Kıpırdandığında namjoon jin'i bıraktı, jin yanıma geldi ve elini uzattı, gülerek tuttum.
"Ben Kim seokjin"
"Memnun oldum seokjin"
"Sizin hayranınızım"
"Ah çok sevindim"
Koşturup masadan bir dergi aldı,yanıma gelerek uzattı.
"Lütfen imzalayın"
Hoseok kalem uzattığında alarak resmimi imzaladım, geri çekildiğimde gülümseyip zıpladı.
"Baba imza aldım"
Taehyung'un yanına gittiğinde namjoon bana baktı.
"Çok üzgünüm"
"Hayır, jin'i çok sevdim"
Gülümsediğinde taehyung jin'i kucağına aldı ve bize baktı.
"Biz gidelim"
Kafamızı salladığımızda jin ile çıktı, geri masaya oturup namjoon'a döndüm, önüme bir dosya koydu.
"Markamızın yüzü olmanızı istiyorum, kıyafet prototipleri dosyada mevcut, baktıktan sonra sözleşme hakkında konuşuruz"
Kafamı sallayarak dosyaya baktım, sayfalarda çok güzel kıyafetler vardı ve bunları giymek çok istiyordum, kafamı kaldırıp namjoon'a baktım.
"Bunlar çok güzel, sözleşme?"
"Bu yıl marka yüzümüz çok önemli, feminist insanlar dışlanıp istediği gibi hareket edemiyor ama biz korkusuz bir dünya yı hedeflediğimiz için kreasyon kıyafetleri cesur bir imaj çizsin istiyoruz ve sizin ile hedef kitleye ulaşacağımızı düşünüyorum Bay Min"
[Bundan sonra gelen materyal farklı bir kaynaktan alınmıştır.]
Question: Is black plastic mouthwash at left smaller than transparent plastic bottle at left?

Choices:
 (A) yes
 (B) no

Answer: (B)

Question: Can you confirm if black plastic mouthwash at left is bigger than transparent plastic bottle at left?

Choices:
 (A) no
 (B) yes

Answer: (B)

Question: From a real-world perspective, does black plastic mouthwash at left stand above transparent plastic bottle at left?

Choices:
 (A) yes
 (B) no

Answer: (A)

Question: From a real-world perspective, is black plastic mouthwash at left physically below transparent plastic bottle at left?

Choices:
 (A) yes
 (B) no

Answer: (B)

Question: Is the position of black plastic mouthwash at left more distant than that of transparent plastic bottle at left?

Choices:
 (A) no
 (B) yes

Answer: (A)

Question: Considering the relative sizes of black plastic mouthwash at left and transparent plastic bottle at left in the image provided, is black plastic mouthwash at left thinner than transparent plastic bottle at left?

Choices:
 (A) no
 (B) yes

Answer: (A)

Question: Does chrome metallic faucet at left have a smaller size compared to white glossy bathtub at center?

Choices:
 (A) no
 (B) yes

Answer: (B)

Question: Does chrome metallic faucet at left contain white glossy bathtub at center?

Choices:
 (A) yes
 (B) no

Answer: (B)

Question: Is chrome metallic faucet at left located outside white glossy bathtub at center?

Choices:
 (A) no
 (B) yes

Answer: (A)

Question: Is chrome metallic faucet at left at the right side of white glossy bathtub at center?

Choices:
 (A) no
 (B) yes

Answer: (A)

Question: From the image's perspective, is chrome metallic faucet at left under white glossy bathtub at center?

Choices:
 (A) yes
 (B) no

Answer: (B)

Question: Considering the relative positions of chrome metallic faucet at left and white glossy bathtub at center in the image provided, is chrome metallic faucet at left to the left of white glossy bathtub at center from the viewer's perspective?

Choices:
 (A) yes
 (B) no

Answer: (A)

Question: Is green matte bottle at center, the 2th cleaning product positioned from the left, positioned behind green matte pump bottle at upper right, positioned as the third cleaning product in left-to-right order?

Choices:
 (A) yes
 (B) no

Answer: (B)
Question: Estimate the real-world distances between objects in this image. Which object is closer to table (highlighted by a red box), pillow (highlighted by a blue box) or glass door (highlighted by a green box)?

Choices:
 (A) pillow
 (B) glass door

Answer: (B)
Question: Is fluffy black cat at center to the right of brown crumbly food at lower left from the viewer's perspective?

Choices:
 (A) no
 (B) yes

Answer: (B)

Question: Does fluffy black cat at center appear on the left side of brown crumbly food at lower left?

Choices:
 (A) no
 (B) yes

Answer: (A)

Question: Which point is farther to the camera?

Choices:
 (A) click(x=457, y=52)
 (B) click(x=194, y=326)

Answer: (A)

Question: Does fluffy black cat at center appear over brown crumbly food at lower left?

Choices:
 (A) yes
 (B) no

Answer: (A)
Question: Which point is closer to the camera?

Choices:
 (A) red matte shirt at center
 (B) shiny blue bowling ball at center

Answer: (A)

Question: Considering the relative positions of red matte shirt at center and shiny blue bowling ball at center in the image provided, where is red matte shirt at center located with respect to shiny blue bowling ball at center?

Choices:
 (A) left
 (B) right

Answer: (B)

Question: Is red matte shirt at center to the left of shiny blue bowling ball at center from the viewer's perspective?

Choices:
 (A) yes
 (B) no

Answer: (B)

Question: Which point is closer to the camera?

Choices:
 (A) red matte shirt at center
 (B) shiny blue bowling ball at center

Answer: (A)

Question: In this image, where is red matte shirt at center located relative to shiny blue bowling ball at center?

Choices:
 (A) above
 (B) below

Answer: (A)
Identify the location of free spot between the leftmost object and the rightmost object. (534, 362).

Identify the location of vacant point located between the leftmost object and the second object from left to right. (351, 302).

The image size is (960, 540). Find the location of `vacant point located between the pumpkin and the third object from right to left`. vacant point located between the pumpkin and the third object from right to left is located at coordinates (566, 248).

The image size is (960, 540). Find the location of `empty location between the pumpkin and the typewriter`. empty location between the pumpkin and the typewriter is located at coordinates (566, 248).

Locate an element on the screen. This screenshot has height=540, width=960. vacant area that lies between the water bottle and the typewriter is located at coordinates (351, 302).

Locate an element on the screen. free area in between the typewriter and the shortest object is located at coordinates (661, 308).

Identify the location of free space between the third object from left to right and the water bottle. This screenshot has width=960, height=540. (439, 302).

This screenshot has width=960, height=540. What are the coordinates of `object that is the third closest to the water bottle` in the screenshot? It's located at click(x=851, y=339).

"Bu düşünceniz çok güzel, elbette kabul ederim"
"Alacağınız miktar için 190 Bin won düşünüyoruz ama isterseniz 300 'e kadar yükseltebiliriz"
"Hayır,bu miktar iyi, sizin ile çalışmaktan mıtluluk duyarım"
"Çok teşekkür ederiz Bay Min"
Sözleşmeyi uzattığında alarak imzaladım, kalktığımızda elini uzattığında tutarak sıktım.
Geri çekildik, gülümseyince gamzeleri çukur gibi ortaya çıktı.
"Görüşmek üzere bay min"
Gülümseyerek kafamı salladım, odadan çıktık, asansöre giderek gelmesini bekledik, kapı açıldığında içine geçtik, hoseok'a sarıldığımda kollarını belime sardı.
İnene kadar böyle kaldık, kapı açıldığında geri çekildim, bina dan çıkarak arabaya geçtik, bu gün boştum.
Hoseok ev yolundan farklı bir yola girdiğinde merak ile bekledim, beni mutlu etmeyi çok iyi biliyordu.